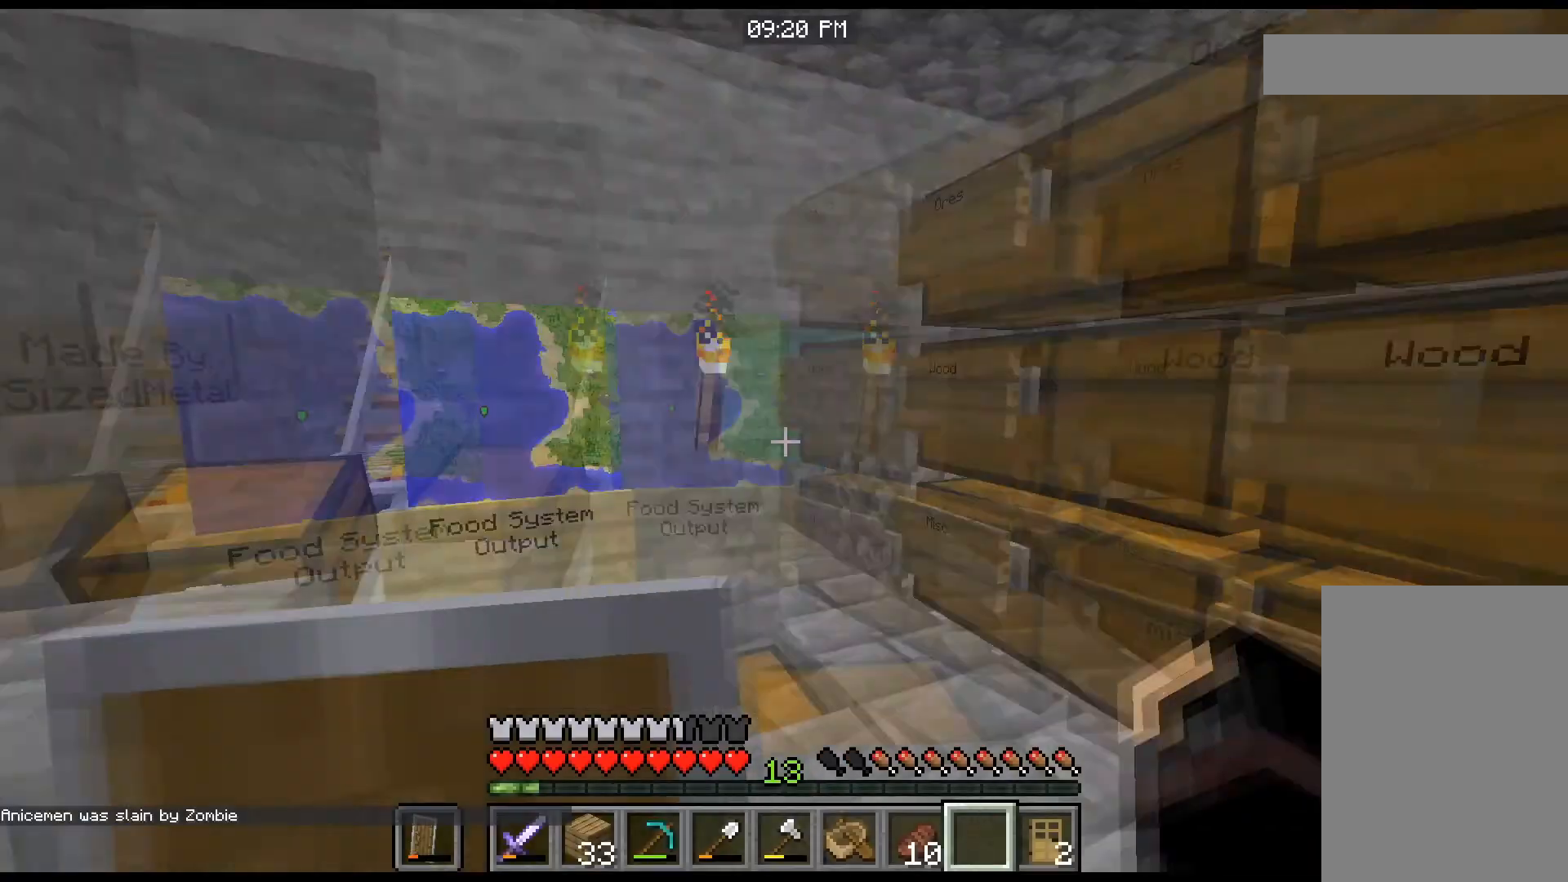
{"keys": ["a", "w"], "mouse": [], "events": [[200, "w", "down"], [434, "a", "down"]]}
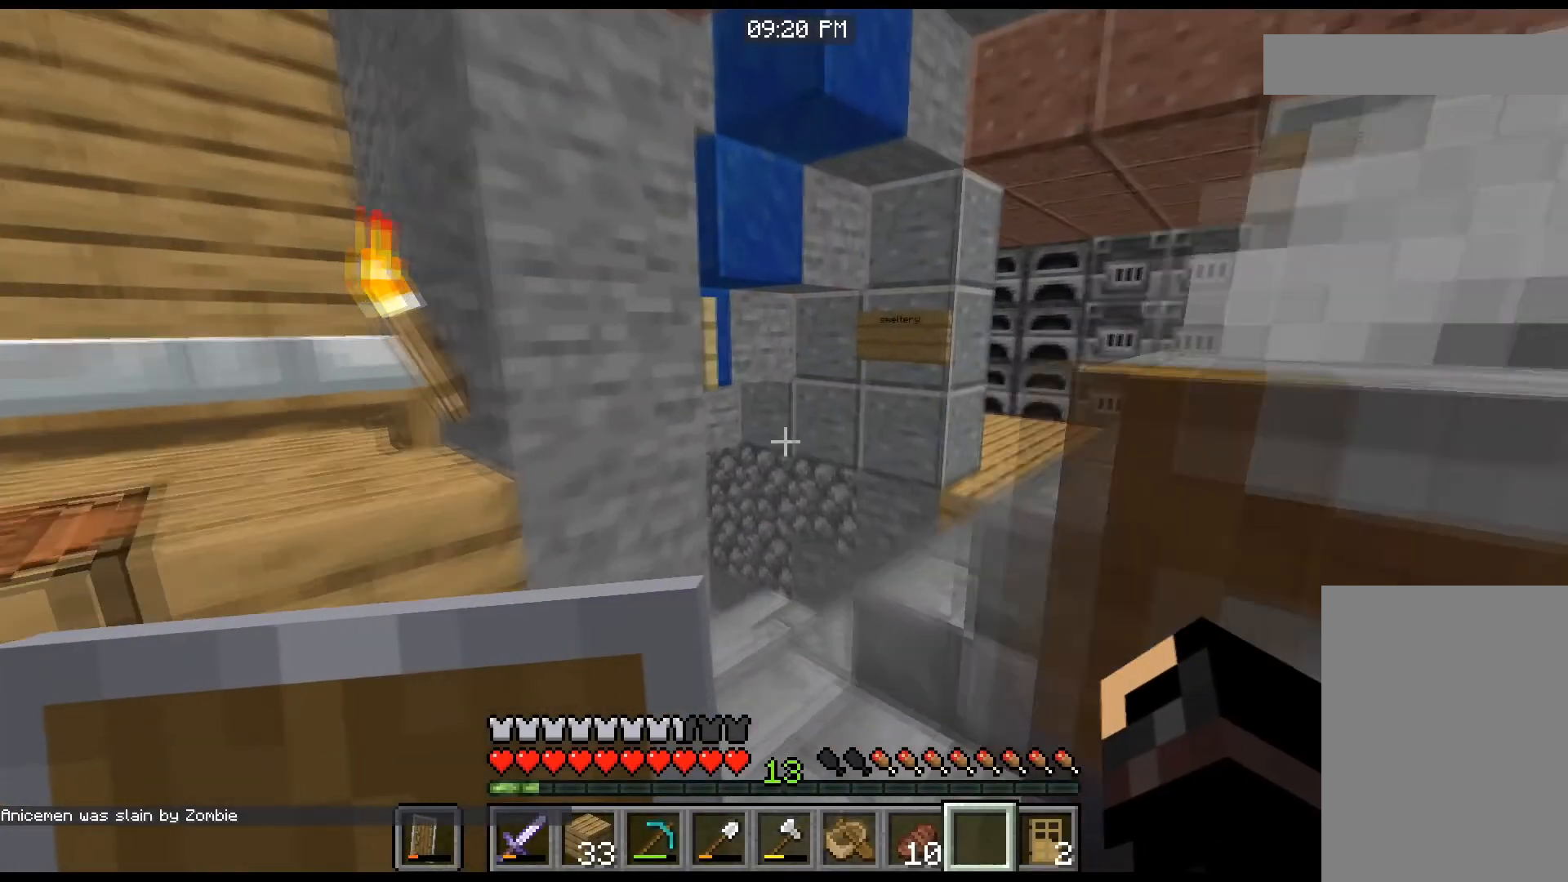
{"keys": ["space", "w"], "mouse": [], "events": [[100, "a", "up"], [100, "space", "down"], [134, "space", "up"], [167, "space", "down"]]}
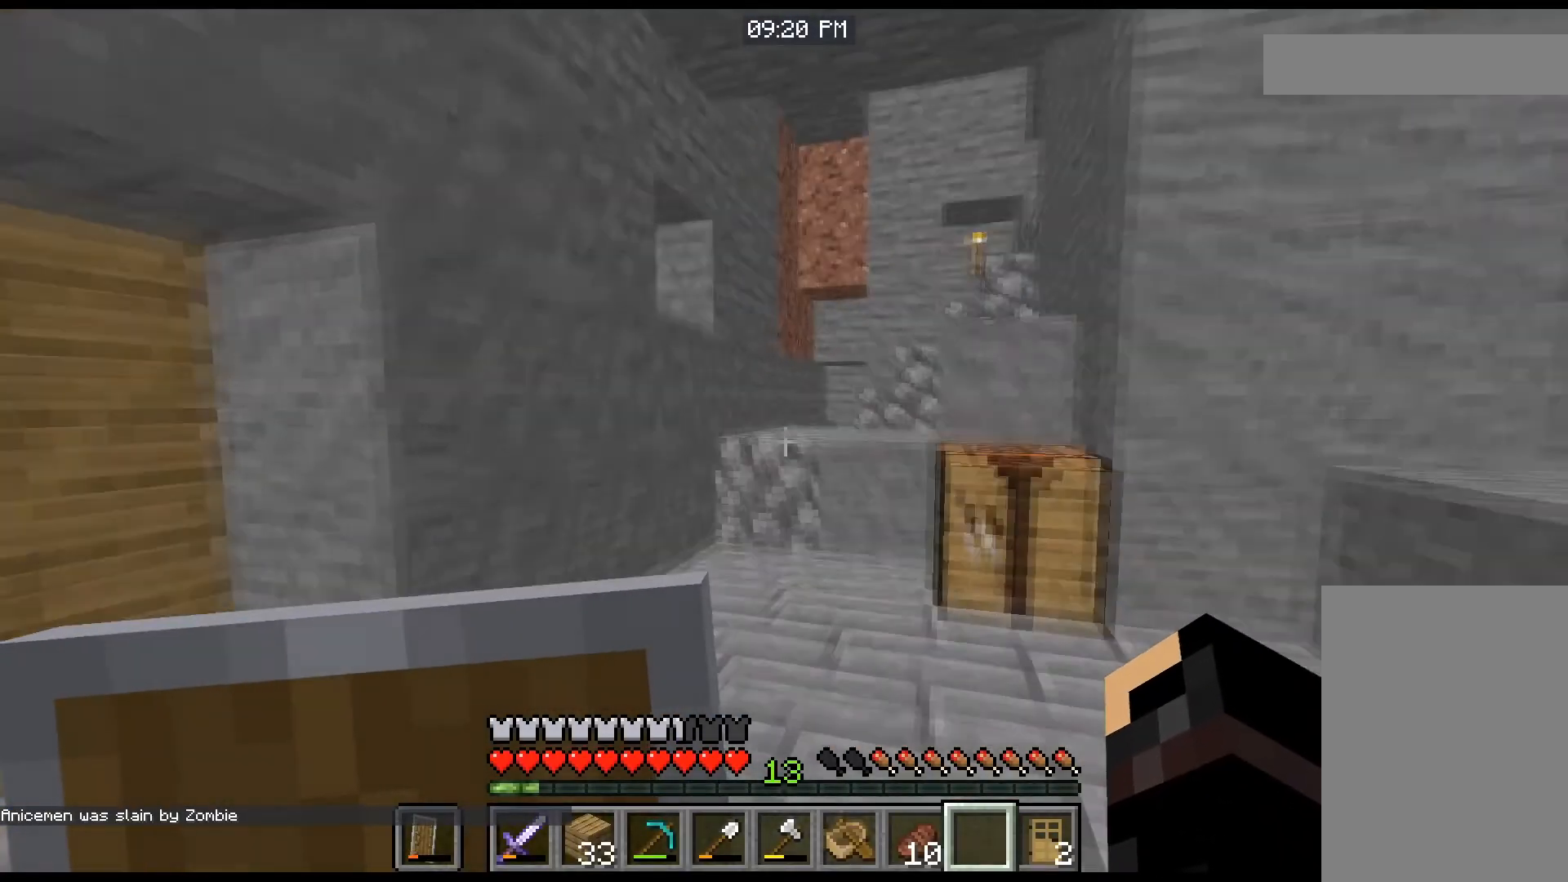
{"keys": ["space", "w"], "mouse": [], "events": [[300, "space", "up"], [400, "space", "down"]]}
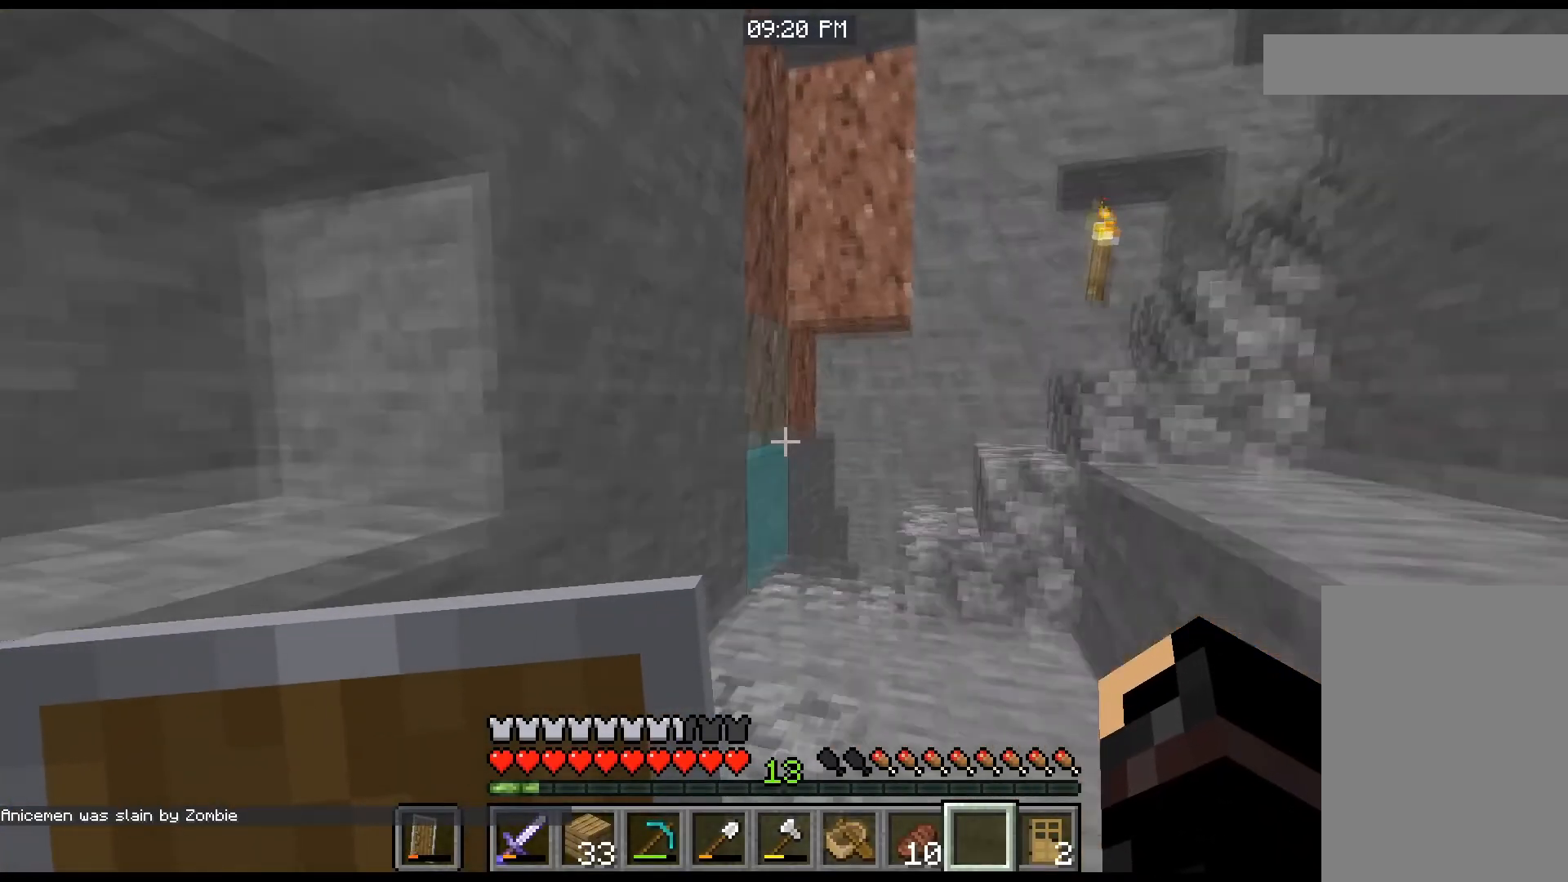
{"keys": ["w"], "mouse": [], "events": [[67, "space", "up"]]}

+ + + + +

Reproduce the material exactly; keep pictures out.

{"keys": ["a", "w"], "mouse": [], "events": [[200, "w", "down"], [434, "a", "down"]]}
{"keys": ["space", "w"], "mouse": [], "events": [[100, "a", "up"], [100, "space", "down"], [134, "space", "up"], [167, "space", "down"]]}
{"keys": ["space", "w"], "mouse": [], "events": [[300, "space", "up"], [400, "space", "down"]]}
{"keys": ["w"], "mouse": [], "events": [[67, "space", "up"]]}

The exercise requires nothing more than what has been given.